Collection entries
----------

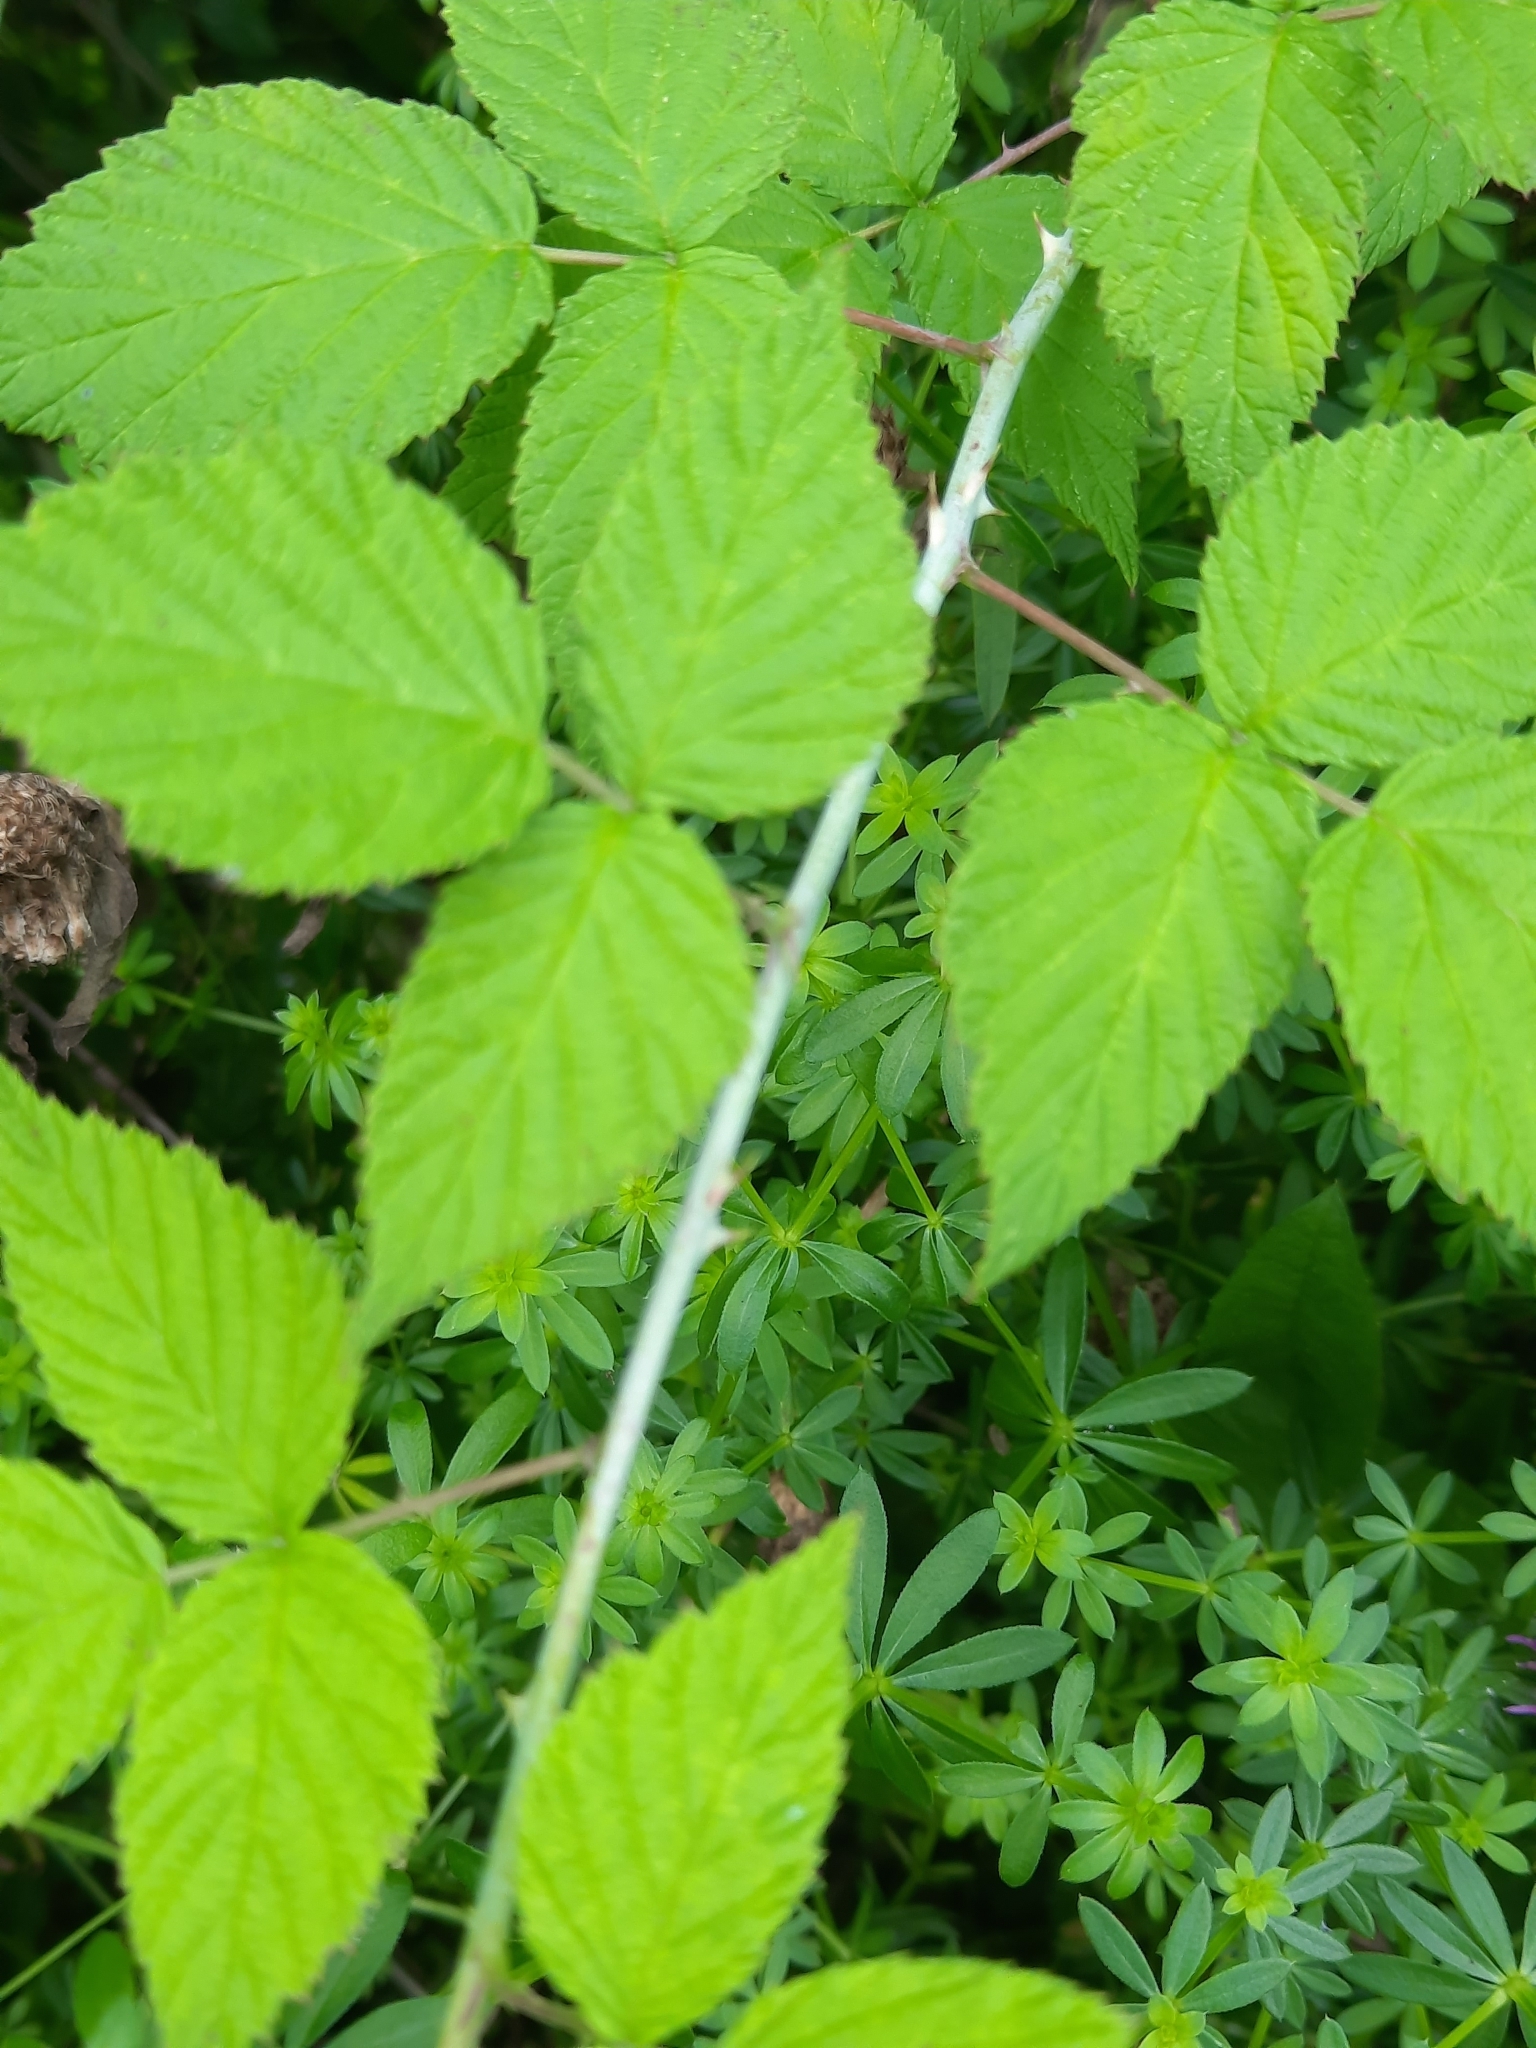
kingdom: Plantae
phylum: Tracheophyta
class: Magnoliopsida
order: Rosales
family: Rosaceae
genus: Rubus
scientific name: Rubus occidentalis
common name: Black raspberry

----------

REQUIREMENT ▸ Reproduce the listing word for word, starting with the line that contains "class: Magnoliopsida" and ending with the last line of the listing, including both of those lines.

FINAL ANSWER ▸
class: Magnoliopsida
order: Rosales
family: Rosaceae
genus: Rubus
scientific name: Rubus occidentalis
common name: Black raspberry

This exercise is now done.